Text extract:

+--

General characteristics
- Type: Side-wheel paddle steamer
- Length: 198 ft (60 m)
- Propulsion: Walking beam steam engine
- Capacity: 500 passengers

= Henry Clay (1851 steamboat) =

Henry Clay was an American side paddle wheel steamboat. Built in 1851, it caught fire while on a run on the Hudson River between Albany, New York and New York City on July 28, 1852. Between 50 and over 80 of its over 500 passengers died in what was the river's worst steam disaster, near Riverdale, in The Bronx, New York. It was the deadliest steamboat disaster in New York City, until the burning of the PS General Slocum in 1904.

The Clay competed with other steamships and the Hudson River Railroad, which was completed along the river's east shore to East Albany by 1851.
On the day of the fire, the Henry Clay was racing another steamboat, a common practice of the day, as it was believed it would attract more passengers. In spite of the huge crowd aboard, there were only two lifeboats, which proved useless.

+--

Supplied information:
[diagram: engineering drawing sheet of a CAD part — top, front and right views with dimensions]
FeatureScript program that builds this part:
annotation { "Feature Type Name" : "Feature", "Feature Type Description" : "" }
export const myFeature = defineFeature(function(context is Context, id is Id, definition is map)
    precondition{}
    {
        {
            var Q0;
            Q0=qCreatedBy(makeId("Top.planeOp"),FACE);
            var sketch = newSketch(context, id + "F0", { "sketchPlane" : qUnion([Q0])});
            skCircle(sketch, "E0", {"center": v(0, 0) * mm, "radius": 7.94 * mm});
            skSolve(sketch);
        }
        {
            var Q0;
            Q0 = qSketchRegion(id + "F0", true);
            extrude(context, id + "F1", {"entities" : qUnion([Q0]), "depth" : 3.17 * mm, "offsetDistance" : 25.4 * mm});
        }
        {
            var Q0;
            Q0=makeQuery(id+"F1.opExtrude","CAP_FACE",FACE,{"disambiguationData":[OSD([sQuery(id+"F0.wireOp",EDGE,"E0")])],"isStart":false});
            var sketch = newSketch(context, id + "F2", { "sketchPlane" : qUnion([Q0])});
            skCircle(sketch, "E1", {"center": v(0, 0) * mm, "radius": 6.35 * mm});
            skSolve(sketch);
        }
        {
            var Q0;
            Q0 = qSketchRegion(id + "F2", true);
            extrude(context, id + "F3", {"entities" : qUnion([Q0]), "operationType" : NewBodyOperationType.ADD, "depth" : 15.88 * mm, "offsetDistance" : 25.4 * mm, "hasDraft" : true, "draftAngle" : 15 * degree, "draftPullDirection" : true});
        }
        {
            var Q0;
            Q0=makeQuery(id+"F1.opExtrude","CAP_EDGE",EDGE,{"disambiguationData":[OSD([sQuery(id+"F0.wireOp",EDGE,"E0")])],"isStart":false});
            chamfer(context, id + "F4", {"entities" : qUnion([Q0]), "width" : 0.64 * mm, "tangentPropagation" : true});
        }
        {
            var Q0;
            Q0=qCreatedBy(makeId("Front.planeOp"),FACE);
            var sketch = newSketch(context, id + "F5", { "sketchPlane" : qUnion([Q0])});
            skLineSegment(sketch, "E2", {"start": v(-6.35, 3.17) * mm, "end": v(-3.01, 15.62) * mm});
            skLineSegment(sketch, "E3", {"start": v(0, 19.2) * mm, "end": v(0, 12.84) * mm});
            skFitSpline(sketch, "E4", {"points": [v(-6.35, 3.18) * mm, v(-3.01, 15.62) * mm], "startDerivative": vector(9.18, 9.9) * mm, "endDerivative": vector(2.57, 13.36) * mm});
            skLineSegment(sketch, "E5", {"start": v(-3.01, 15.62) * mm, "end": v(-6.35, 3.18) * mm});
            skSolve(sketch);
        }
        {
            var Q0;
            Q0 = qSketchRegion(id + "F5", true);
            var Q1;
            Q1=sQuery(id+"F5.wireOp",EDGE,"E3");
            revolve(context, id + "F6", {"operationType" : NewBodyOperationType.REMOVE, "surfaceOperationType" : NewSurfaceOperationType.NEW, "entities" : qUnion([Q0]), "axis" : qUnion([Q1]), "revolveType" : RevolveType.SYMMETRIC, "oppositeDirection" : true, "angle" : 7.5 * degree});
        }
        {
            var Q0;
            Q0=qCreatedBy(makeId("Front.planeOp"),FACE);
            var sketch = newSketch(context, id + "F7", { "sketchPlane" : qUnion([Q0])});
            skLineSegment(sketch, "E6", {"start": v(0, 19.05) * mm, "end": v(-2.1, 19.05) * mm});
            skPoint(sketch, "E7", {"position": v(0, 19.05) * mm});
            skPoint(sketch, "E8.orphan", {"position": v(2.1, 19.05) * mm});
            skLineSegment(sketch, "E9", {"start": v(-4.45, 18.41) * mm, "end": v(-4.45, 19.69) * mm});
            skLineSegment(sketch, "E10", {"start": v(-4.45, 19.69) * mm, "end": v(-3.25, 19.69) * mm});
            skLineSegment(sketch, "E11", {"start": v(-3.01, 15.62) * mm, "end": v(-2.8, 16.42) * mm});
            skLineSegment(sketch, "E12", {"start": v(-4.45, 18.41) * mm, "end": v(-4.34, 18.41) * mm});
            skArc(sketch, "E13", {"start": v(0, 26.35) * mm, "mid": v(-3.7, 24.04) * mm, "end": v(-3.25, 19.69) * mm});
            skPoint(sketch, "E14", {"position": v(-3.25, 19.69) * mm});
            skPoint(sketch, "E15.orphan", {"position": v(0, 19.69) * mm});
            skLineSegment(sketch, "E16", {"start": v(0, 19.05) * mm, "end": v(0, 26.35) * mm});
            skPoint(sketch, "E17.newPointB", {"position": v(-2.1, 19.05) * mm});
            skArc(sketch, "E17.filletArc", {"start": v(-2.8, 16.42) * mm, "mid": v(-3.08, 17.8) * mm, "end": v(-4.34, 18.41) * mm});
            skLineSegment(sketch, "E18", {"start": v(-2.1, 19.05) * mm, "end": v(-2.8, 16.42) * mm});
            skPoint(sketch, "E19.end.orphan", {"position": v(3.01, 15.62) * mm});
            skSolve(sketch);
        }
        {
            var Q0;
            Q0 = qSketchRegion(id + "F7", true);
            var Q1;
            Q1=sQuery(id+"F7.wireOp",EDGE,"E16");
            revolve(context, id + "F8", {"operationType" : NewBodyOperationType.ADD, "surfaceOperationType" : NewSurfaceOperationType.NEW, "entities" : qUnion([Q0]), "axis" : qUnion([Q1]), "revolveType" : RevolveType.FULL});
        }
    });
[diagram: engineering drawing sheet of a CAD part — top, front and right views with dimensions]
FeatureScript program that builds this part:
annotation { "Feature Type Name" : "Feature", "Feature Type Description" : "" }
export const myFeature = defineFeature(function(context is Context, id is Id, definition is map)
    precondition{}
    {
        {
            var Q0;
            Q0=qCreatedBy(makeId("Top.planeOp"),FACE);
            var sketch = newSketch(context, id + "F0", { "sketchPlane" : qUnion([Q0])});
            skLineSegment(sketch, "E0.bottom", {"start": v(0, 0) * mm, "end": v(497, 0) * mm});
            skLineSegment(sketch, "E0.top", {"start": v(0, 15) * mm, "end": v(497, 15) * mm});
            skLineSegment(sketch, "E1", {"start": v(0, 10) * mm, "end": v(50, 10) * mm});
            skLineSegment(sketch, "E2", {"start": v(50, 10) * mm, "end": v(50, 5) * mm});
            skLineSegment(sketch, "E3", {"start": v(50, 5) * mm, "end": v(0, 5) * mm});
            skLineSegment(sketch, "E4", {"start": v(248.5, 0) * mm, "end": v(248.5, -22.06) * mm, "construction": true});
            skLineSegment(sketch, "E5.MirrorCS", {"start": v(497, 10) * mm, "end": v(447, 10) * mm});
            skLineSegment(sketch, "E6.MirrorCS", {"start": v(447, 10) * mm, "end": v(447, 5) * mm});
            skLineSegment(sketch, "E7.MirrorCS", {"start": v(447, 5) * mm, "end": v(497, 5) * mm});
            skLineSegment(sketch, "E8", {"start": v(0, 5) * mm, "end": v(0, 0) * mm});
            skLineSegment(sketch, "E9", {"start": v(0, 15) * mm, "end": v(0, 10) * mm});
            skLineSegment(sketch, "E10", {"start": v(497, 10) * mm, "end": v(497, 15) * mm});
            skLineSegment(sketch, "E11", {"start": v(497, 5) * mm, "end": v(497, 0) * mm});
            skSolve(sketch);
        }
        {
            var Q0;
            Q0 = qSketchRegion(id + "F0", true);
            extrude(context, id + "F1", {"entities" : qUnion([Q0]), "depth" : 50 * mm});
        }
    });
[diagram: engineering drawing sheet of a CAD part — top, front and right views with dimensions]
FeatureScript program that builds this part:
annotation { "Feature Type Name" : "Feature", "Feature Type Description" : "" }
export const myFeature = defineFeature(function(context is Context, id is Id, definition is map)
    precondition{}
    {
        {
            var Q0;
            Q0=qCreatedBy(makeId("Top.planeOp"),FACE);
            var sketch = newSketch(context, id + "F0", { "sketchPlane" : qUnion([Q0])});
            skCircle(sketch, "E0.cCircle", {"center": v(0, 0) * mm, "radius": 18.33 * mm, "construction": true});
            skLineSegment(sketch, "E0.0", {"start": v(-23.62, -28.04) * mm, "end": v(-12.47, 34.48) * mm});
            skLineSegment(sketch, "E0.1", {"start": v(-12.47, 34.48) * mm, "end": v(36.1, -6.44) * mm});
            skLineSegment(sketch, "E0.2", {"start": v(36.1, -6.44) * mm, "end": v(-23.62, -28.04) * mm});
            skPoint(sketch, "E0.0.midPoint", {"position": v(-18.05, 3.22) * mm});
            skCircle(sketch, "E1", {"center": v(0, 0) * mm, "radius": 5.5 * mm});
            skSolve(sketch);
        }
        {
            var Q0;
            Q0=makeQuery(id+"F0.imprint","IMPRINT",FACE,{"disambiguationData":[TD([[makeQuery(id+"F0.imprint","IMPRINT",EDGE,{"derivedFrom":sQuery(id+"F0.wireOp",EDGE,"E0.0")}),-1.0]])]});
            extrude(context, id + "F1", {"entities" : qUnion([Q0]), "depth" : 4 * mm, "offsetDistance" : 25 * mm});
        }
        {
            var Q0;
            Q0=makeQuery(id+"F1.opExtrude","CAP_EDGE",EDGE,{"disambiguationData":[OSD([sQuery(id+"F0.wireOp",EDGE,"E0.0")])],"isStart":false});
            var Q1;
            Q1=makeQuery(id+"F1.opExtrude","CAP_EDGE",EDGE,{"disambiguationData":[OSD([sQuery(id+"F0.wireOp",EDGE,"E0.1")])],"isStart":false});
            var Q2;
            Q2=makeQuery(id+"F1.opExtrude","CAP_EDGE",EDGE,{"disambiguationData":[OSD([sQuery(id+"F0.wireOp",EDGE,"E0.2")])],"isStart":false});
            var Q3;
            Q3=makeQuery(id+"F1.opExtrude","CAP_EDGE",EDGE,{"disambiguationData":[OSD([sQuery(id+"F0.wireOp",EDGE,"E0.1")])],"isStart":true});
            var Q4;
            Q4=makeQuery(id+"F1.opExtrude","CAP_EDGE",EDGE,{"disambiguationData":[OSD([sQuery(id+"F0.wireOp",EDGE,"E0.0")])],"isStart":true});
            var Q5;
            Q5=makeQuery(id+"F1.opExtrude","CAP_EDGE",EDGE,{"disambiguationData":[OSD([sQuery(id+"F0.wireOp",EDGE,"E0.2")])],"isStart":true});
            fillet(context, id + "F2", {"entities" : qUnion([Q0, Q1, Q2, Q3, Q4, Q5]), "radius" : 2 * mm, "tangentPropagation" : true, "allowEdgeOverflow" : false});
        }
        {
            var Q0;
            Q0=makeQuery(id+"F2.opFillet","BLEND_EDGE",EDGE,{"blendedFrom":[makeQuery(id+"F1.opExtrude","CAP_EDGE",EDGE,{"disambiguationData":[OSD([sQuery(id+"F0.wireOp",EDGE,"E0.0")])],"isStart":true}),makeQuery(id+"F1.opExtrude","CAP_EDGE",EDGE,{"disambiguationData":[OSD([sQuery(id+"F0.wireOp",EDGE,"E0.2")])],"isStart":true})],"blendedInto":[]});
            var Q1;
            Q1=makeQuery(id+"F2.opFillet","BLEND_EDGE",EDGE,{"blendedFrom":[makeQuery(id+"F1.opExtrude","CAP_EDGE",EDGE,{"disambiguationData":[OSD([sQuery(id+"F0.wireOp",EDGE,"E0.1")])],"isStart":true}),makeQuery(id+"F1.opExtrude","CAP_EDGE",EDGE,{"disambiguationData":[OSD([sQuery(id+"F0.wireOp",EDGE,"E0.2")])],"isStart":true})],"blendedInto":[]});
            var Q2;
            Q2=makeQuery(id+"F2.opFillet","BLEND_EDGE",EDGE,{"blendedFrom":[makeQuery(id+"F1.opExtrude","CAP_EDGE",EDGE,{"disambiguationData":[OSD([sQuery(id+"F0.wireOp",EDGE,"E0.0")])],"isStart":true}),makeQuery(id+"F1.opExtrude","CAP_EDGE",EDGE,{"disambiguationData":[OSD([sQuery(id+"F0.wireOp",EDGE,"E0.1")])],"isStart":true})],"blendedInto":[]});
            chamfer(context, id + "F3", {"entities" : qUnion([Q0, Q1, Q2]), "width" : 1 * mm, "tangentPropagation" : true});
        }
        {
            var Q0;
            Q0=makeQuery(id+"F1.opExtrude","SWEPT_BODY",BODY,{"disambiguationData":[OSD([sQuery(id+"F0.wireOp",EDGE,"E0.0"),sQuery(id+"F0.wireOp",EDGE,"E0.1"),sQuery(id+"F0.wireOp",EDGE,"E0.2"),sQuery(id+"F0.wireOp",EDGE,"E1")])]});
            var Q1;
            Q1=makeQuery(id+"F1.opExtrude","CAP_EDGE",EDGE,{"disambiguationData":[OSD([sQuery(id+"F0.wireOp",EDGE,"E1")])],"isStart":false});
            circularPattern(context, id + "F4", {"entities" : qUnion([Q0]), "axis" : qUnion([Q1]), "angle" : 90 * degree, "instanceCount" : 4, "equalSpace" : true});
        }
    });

+--

Given request: Could you continue the article above about the 1851 steamboat Henry Clay, picking up right after its final sentence about the two lifeboats?

The result:
Similar to the latter sinking of the Titanic, many of the victims came from prestigious families, spurring excited press coverage. Among the known victims was Stephen Allen, a former mayor of New York City.

Several inquests and a high-publicity trial were held after the disaster. In spite of the media maelstrom, the owner and all the boat's officers were acquitted. However, the New York State Legislature soon passed a law prohibiting steamship racing on the Hudson, and Congress, previously reluctant to regulate steamboats, was forced by the public to push through aggressive new legislation.

==Background==
The Henry Clay was built by Thomas Collyer in 1851. All that is known about its specifications is that it was 198 feet long, had a walking beam engine, and a promenade deck running its entire length. Collyer owned a five-eighths interest in it; William Radford, Esq. owned a two-eighths interest, and Captain John Tallman, the captain on the fateful run, owned the remaining one-eighth. The Henry Clay ran on routes up and down the Hudson River at various points of departure and varying distances between Albany, New York and New York City.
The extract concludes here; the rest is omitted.